Collected data
>>>>
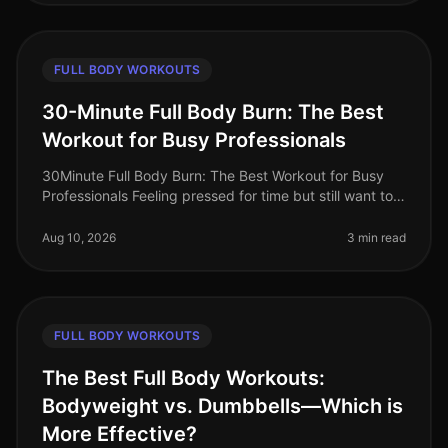
FULL BODY WORKOUTS
30-Minute Full Body Burn: The Best
Workout for Busy Professionals
30Minute Full Body Burn: The Best Workout for Busy
Professionals Feeling pressed for time but still want to
squeeze in an effective workout? You’re not alone.
Busy professionals of
Aug 10, 2026
3 min read
FULL BODY WORKOUTS
The Best Full Body Workouts:
Bodyweight vs. Dumbbells—Which is
More Effective?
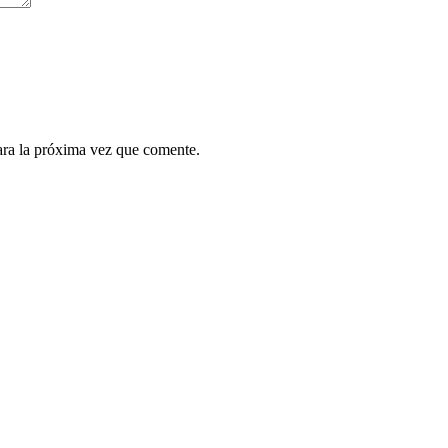
ara la próxima vez que comente.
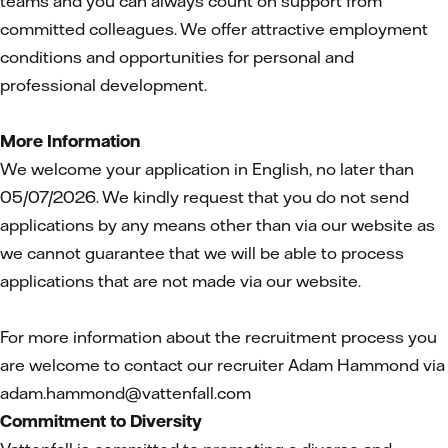
teams and you can always count on support from
committed colleagues. We offer attractive employment
conditions and opportunities for personal and
professional development.
More Information
We welcome your application in English, no later than
05/07/2026. We kindly request that you do not send
applications by any means other than via our website as
we cannot guarantee that we will be able to process
applications that are not made via our website.
For more information about the recruitment process you
are welcome to contact our recruiter Adam Hammond via
adam.hammond@vattenfall.com
Commitment to Diversity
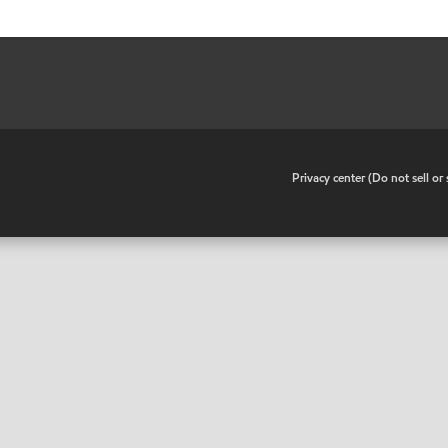
•
Privacy center (Do not sell o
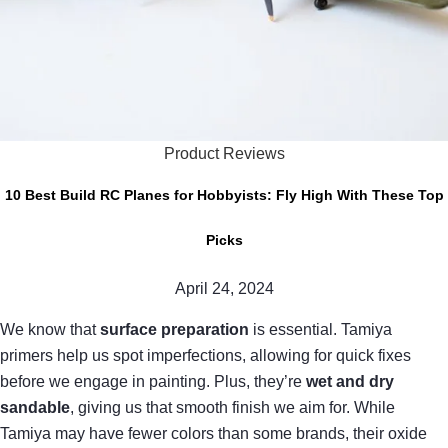
Product Reviews
10 Best Build RC Planes for Hobbyists: Fly High With These Top
Picks
April 24, 2024
We know that
surface preparation
is essential. Tamiya
primers help us spot imperfections, allowing for quick fixes
before we engage in painting. Plus, they’re
wet and dry
sandable
, giving us that smooth finish we aim for. While
Tamiya may have fewer colors than some brands, their oxide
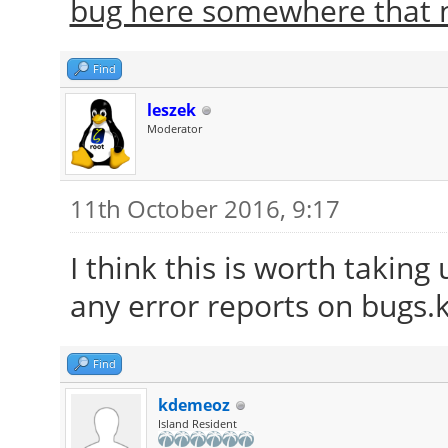
bug here somewhere that n
Find
leszek
Moderator
11th October 2016, 9:17
I think this is worth taking
any error reports on bugs.k
Find
kdemeoz
Island Resident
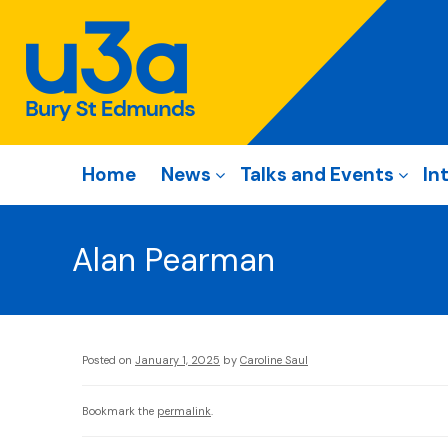
Home
News
Talks and Events
In
Alan Pearman
Posted on
January 1, 2025
by
Caroline Saul
Bookmark the
permalink
.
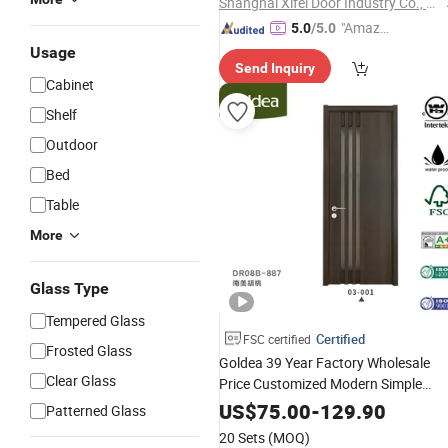
Shanghai Xifei Door Industry Co., Ltd.
"Amazi
5.0
/5.0
ng Serv
Usage
Send Inquiry
ice"
Cabinet
Shelf
Outdoor
Bed
Table
More
Glass Type
Tempered Glass
Certified
FSC certified
Frosted Glass
Goldea 39 Year Factory Wholesale
Clear Glass
Price Customized Modern Simple
Design Strips Inlay Bedroom Hotel
US$
75.00
-
129.90
Patterned Glass
Interior Glass Solid
Wood
PVC
Door
20 Sets
(MOQ)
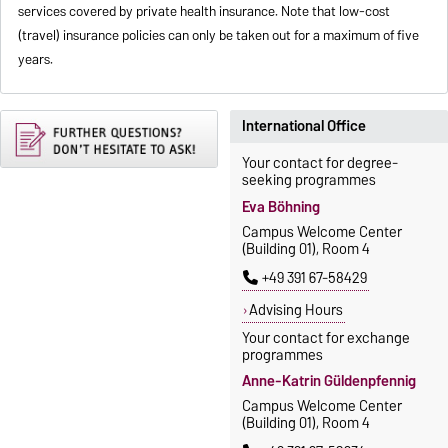
services covered by private health insurance. Note that low-cost
(travel) insurance policies can only be taken out for a maximum of five
years.
International Office
Your contact for degree-
seeking programmes
Eva Böhning
Campus Welcome Center
(Building 01), Room 4
+49 391 67-58429
Advising Hours
Your contact for exchange
programmes
Anne-Katrin Güldenpfennig
Campus Welcome Center
(Building 01), Room 4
<<<<
### Exercise prompt
Convert every line of text in the data above into a JSON array of strings, one string per line, omitting blank lines. Exclude the pictures from the answer.

### Task response
[
  "FULL BODY WORKOUTS",
  "30-Minute Full Body Burn: The Best",
  "Workout for Busy Professionals",
  "30Minute Full Body Burn: The Best Workout for Busy",
  "Professionals Feeling pressed for time but still want to",
  "squeeze in an effective workout? You’re not alone.",
  "Busy professionals of",
  "Aug 10, 2026",
  "3 min read",
  "FULL BODY WORKOUTS",
  "The Best Full Body Workouts:",
  "Bodyweight vs. Dumbbells—Which is",
  "More Effective?",
  "ara la próxima vez que comente.",
  "teams and you can always count on support from",
  "committed colleagues. We offer attractive employment",
  "conditions and opportunities for personal and",
  "professional development.",
  "More Information",
  "We welcome your application in English, no later than",
  "05/07/2026. We kindly request that you do not send",
  "applications by any means other than via our website as",
  "we cannot guarantee that we will be able to process",
  "applications that are not made via our website.",
  "For more information about the recruitment process you",
  "are welcome to contact our recruiter Adam Hammond via",
  "adam.hammond@vattenfall.com",
  "Commitment to Diversity",
  "•",
  "Privacy center (Do not sell o",
  "Product Reviews",
  "10 Best Build RC Planes for Hobbyists: Fly High With These Top",
  "Picks",
  "April 24, 2024",
  "We know that",
  "surface preparation",
  "is essential. Tamiya",
  "primers help us spot imperfections, allowing for quick fixes",
  "before we engage in painting. Plus, they’re",
  "wet and dry",
  "sandable",
  ", giving us that smooth finish we aim for. While",
  "Tamiya may have fewer colors than some brands, their oxide",
  "bug here somewhere that n",
  "Find",
  "leszek",
  "Moderator",
  "11th October 2016, 9:17",
  "I think this is worth taking",
  "any error reports on bugs.k",
  "Find",
  "kdemeoz",
  "Island Resident",
  "Home",
  "News",
  "Talks and Events",
  "In",
  "Alan Pearman",
  "Posted on",
  "January 1, 2025",
  "by",
  "Caroline Saul",
  "Bookmark the",
  "permalink",
  ".",
  "Shanghai Xifei Door Industry Co., Ltd.",
  "\"Amazi",
  "5.0",
  "/5.0",
  "ng Serv",
  "Usage",
  "Send Inquiry",
  "ice\"",
  "Cabinet",
  "Shelf",
  "Outdoor",
  "Bed",
  "Table",
  "More",
  "Glass Type",
  "Tempered Glass",
  "Certified",
  "FSC certified",
  "Frosted Glass",
  "Goldea 39 Year Factory Wholesale",
  "Clear Glass",
  "Price Customized Modern Simple",
  "Design Strips Inlay Bedroom Hotel",
  "US$",
  "75.00",
  "-",
  "129.90",
  "Patterned Glass",
  "Interior Glass Solid",
  "Wood",
  "PVC",
  "Door",
  "20 Sets",
  "(MOQ)",
  "services covered by private health insurance. Note that low-cost",
  "(travel) insurance policies can only be taken out for a maximum of five",
  "years.",
  "International Office",
  "Your contact for degree-",
  "seeking programmes",
  "Eva Böhning",
  "Campus Welcome Center",
  "(Building 01), Room 4",
  "+49 391 67-58429",
  "Advising Hours",
  "Your contact for exchange",
  "programmes",
  "Anne-Katrin Güldenpfennig",
  "Campus Welcome Center",
  "(Building 01), Room 4"
]